S’il est vrai qu’une simple aspersion avec le sang de boucs et de taureaux, et de la cendre de génisse, sanctifie ceux qui sont souillés, leur rendant la pureté de la chair,
le sang du Christ fait bien davantage, car le Christ, poussé par l’Esprit éternel, s’est offert lui-même à Dieu comme une victime sans défaut ; son sang purifiera donc notre conscience des actes qui mènent à la mort, pour que nous puissions rendre un culte au Dieu vivant.
Voilà pourquoi il est le médiateur d’une alliance nouvelle, d’un testament nouveau : puisque sa mort a permis le rachat des transgressions commises sous le premier Testament, ceux qui sont appelés peuvent recevoir l’héritage éternel jadis promis.
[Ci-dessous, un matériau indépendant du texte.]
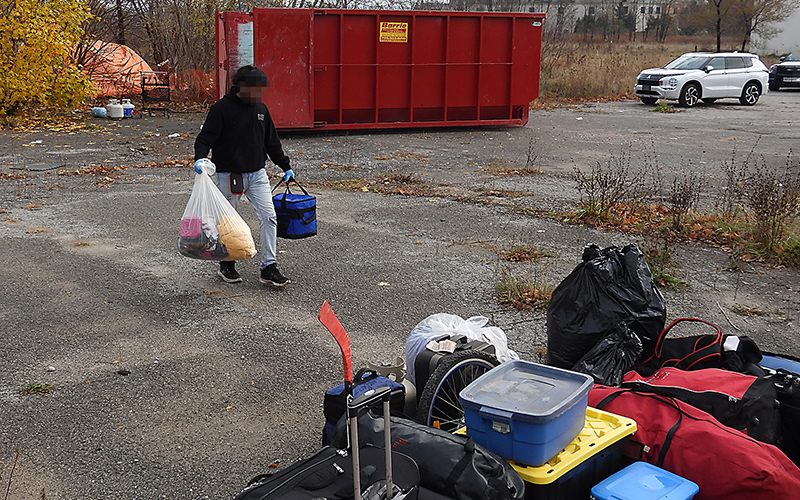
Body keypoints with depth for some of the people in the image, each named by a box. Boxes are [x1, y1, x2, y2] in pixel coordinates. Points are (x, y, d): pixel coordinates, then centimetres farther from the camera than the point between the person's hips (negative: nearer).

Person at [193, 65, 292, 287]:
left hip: (258, 174, 5)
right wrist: (200, 157, -31)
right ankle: (226, 264, 27)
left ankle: (269, 268, 1)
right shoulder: (221, 109, -9)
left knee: (269, 217, -5)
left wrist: (285, 166, 23)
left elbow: (272, 142, 20)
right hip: (230, 175, -5)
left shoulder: (261, 109, 10)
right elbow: (206, 137, -11)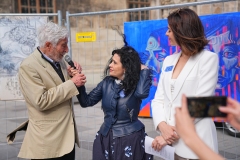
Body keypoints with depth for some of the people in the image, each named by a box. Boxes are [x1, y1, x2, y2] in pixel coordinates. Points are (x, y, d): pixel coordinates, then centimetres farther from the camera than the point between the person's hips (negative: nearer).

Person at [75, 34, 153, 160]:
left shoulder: (136, 85, -10)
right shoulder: (106, 83, 0)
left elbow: (142, 93, -34)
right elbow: (86, 102, 1)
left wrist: (144, 69, -20)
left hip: (130, 139, -4)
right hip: (106, 137, 4)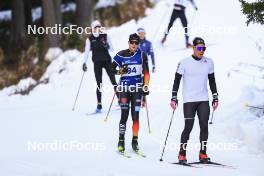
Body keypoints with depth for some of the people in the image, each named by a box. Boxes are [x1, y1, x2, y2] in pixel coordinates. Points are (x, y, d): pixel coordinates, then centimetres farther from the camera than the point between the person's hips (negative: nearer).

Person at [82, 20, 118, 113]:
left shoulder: (105, 36, 2)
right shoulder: (89, 39, 2)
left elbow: (111, 48, 4)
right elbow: (86, 51, 2)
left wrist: (106, 46, -18)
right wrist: (84, 62, -9)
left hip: (107, 61, 0)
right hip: (97, 63, 0)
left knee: (113, 81, -2)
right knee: (99, 84, 0)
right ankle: (99, 105, 1)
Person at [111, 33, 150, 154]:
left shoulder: (142, 55, 2)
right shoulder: (121, 55, 0)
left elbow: (146, 73, 5)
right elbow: (112, 68, 7)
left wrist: (146, 87, -3)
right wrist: (120, 71, -12)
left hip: (137, 89, 1)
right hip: (124, 88, -1)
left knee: (135, 116, 1)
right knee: (124, 115, -6)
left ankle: (135, 141, 10)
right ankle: (121, 142, -1)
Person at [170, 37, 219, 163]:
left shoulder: (209, 62, 7)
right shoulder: (184, 63, -4)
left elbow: (212, 81, 16)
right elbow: (177, 80, -1)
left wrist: (215, 97, 14)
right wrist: (174, 97, -6)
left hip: (204, 100, 4)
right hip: (189, 100, -4)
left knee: (204, 125, -2)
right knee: (188, 127, -7)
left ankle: (203, 153, 5)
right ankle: (182, 154, 3)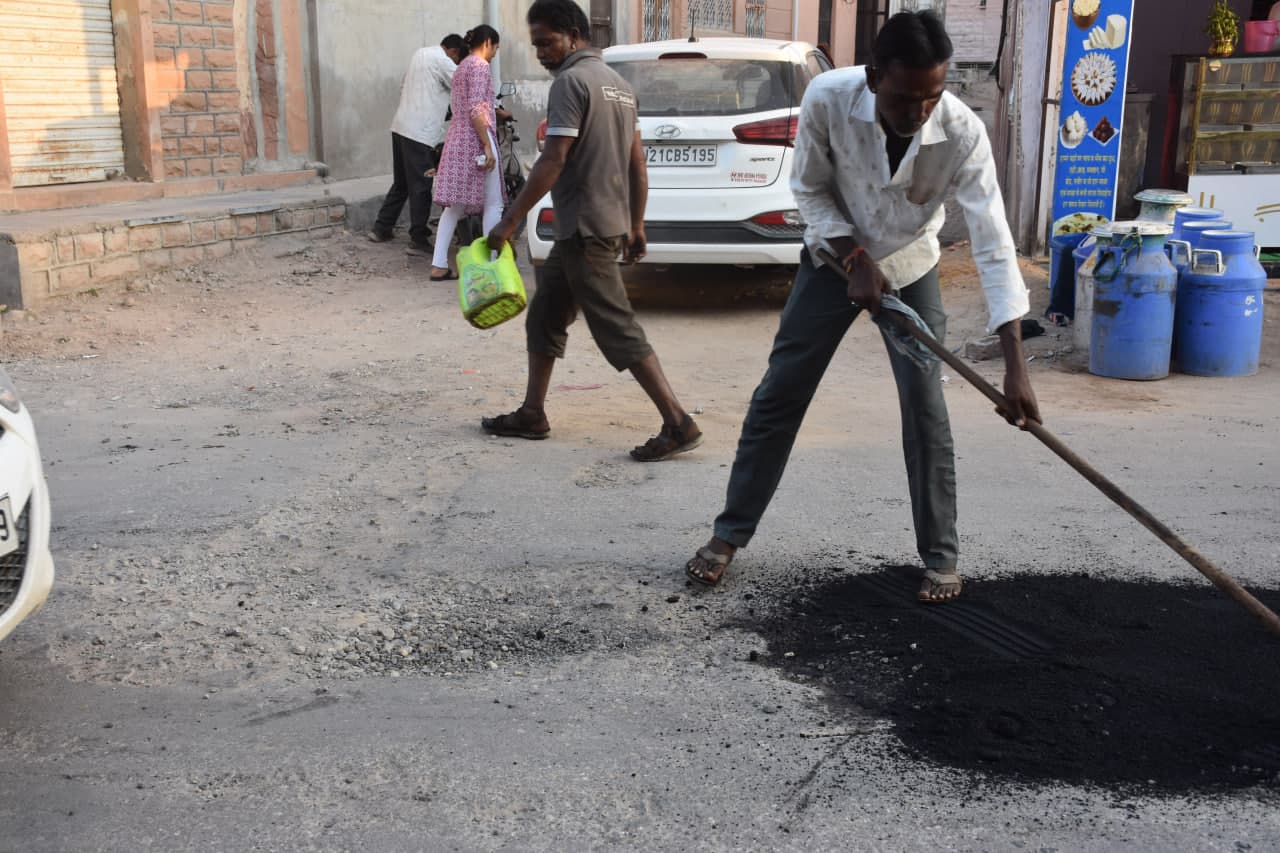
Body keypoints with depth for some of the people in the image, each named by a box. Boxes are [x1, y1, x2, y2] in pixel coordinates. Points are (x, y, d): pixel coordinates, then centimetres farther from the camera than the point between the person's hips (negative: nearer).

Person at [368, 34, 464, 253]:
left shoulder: (421, 53, 17)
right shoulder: (443, 62, -10)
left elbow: (403, 86, 22)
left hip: (401, 127, 9)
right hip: (421, 133, -9)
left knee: (401, 183, 18)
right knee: (421, 187, -3)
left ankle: (381, 228, 23)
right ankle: (418, 239, 0)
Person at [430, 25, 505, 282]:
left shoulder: (461, 67, 19)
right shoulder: (479, 66, -10)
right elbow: (476, 110, -19)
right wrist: (488, 146, -19)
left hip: (456, 139, 9)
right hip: (475, 138, -9)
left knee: (455, 205, 8)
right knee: (493, 204, 1)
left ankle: (439, 265, 5)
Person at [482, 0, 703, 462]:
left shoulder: (571, 81, -12)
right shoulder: (617, 82, 16)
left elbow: (553, 160, -20)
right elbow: (637, 162, 17)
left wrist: (509, 221, -18)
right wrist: (636, 226, 21)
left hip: (585, 230, -10)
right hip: (610, 224, 10)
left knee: (617, 330, -8)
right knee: (543, 318, 17)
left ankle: (678, 424, -8)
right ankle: (532, 415, 22)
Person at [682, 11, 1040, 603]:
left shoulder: (963, 132, -30)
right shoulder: (827, 97, -29)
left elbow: (993, 243, -31)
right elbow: (809, 190, -11)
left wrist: (1015, 363, -37)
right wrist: (856, 258, -24)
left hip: (910, 268, 0)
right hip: (835, 255, 1)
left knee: (925, 408, -7)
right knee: (778, 396, 1)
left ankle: (940, 558, 8)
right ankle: (729, 535, 14)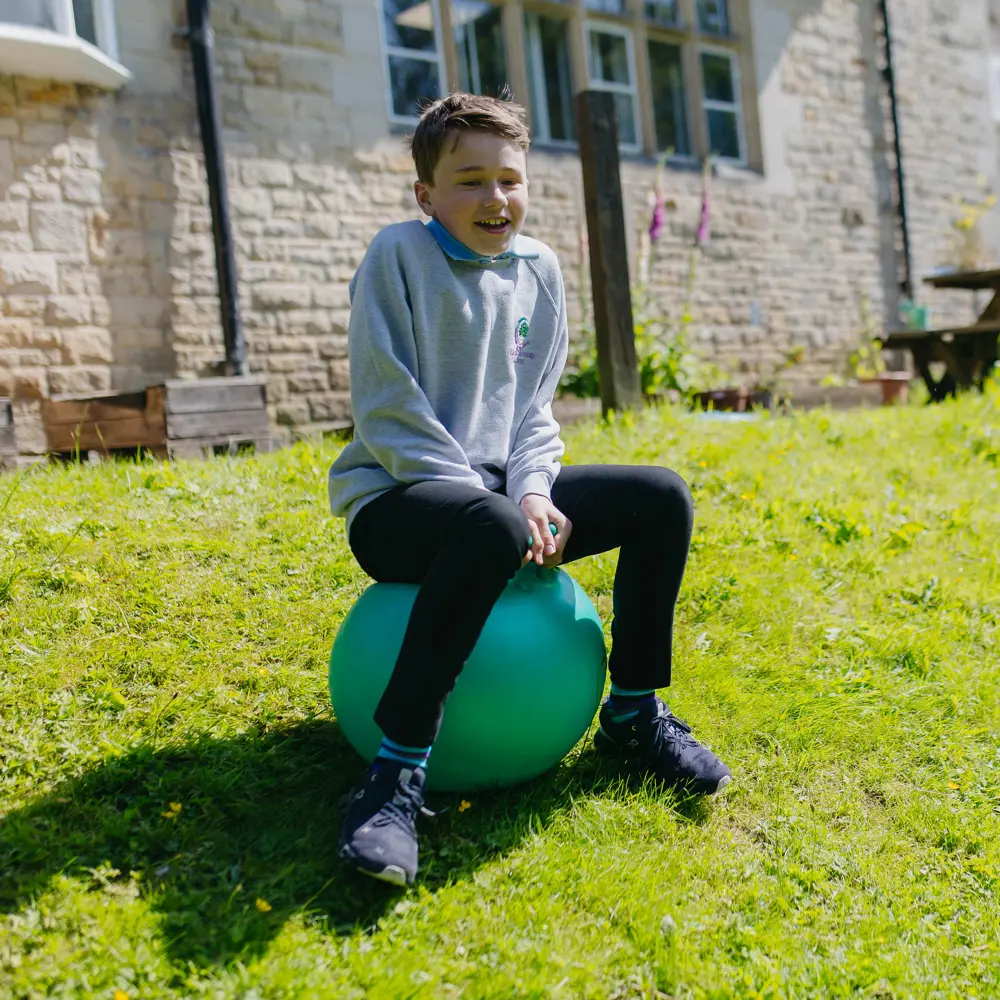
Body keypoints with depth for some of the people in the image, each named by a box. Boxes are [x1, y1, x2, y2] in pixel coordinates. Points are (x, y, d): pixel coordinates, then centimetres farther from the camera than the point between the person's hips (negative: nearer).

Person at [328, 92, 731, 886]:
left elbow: (534, 405, 11)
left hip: (498, 488, 6)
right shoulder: (400, 254, -9)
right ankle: (398, 773, -33)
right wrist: (488, 496, -21)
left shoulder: (537, 267, 9)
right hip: (396, 499, -6)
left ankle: (634, 714, 6)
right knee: (492, 525, -40)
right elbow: (386, 411, -14)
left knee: (661, 497, -8)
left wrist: (531, 489, -9)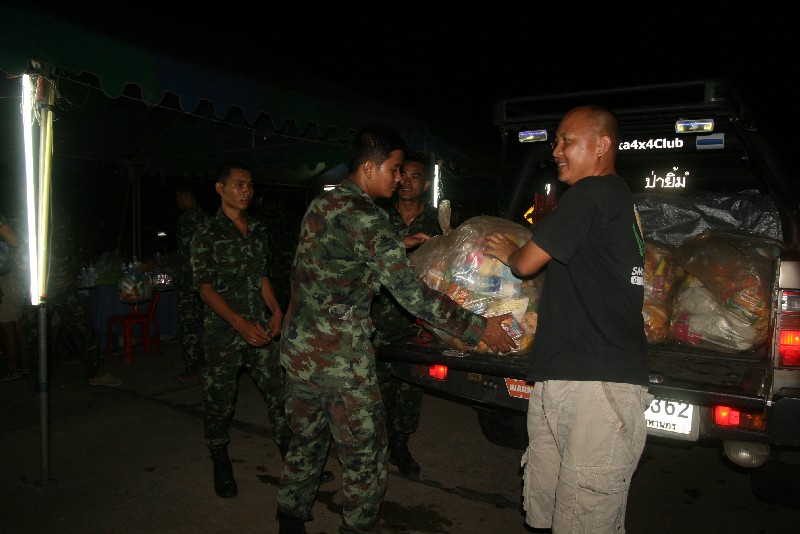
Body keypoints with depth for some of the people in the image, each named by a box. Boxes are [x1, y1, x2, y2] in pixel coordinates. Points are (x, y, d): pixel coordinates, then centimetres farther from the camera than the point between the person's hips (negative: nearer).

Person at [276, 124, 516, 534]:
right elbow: (411, 293, -20)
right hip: (340, 358, -9)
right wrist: (479, 328, -14)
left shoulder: (320, 204, 9)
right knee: (365, 460, 7)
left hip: (297, 347, 9)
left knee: (305, 443, 23)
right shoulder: (364, 216, -17)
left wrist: (398, 246, 26)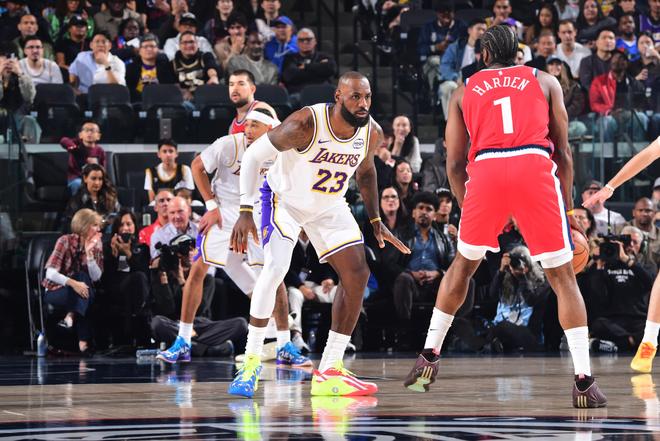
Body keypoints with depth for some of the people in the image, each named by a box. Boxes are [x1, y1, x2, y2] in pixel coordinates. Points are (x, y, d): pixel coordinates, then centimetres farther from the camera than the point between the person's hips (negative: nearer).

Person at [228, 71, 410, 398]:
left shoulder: (372, 134, -15)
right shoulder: (306, 123, -32)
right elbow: (253, 155, -22)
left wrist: (375, 220, 5)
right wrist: (245, 212, -25)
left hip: (330, 206, 5)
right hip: (285, 198, -5)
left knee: (357, 275, -5)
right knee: (275, 269, -26)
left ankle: (329, 371, 0)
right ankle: (251, 363, -14)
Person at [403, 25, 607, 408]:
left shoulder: (464, 92, 25)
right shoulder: (544, 82, 23)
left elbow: (454, 163, 20)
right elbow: (563, 151, 16)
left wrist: (467, 207, 32)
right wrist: (568, 205, 22)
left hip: (485, 172, 1)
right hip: (536, 168, -1)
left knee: (463, 265, 24)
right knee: (563, 276, 6)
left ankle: (429, 358, 25)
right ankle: (585, 383, -1)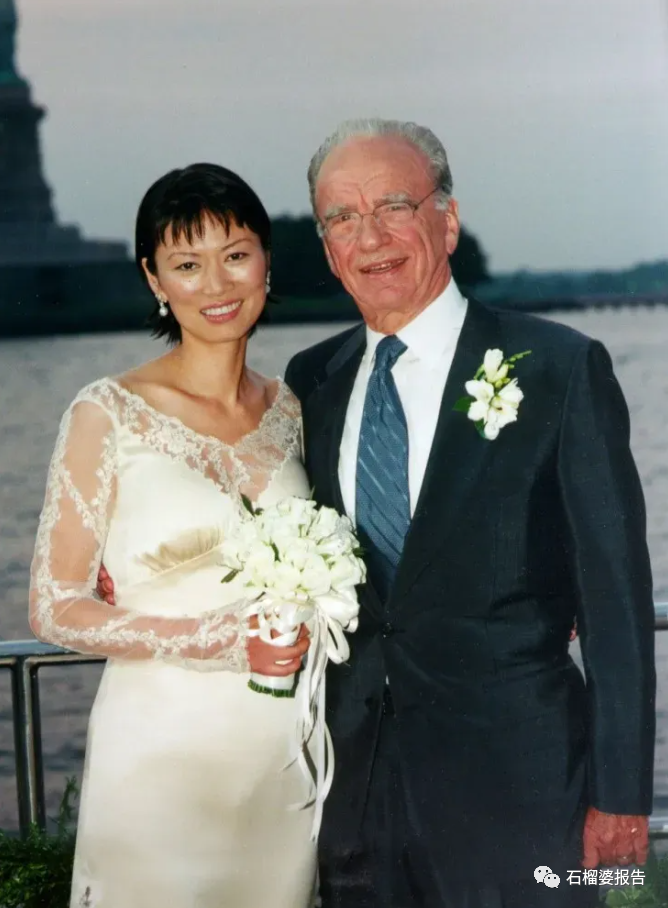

Évangile de Jésus-Christ selon saint Marc 14,12-16.22-26.
Le premier jour de la fête des pains sans levain, où l’on immolait l’agneau pascal, les disciples de Jésus lui disent : « Où veux-tu que nous allions faire les préparatifs pour que tu manges la Pâque ? »
Il envoie deux de ses disciples en leur disant : « Allez à la ville ; un homme portant une cruche d’eau viendra à votre rencontre. Suivez-le,
et là où il entrera, dites au propriétaire : “Le Maître te fait dire : Où est la salle où je pourrai manger la Pâque avec mes disciples ?”
Il vous indiquera, à l’étage, une grande pièce aménagée et prête pour un repas. Faites-y pour nous les préparatifs. »
Les disciples partirent, allèrent à la ville ; ils trouvèrent tout comme Jésus leur avait dit, et ils préparèrent la Pâque.
Pendant le repas, Jésus, ayant pris du pain et prononcé la bénédiction, le rompit, le leur donna, et dit : « Prenez, ceci est mon corps. »
Puis, ayant pris une coupe et ayant rendu grâce, il la leur donna, et ils en burent tous.
Et il leur dit : « Ceci est mon sang, le sang de l’Alliance, versé pour la multitude.
Amen, je vous le dis : je ne boirai plus du fruit de la vigne, jusqu’au jour où je le boirai, nouveau, dans le royaume de Dieu. »
Après avoir chanté les psaumes, ils partirent pour le mont des Oliviers.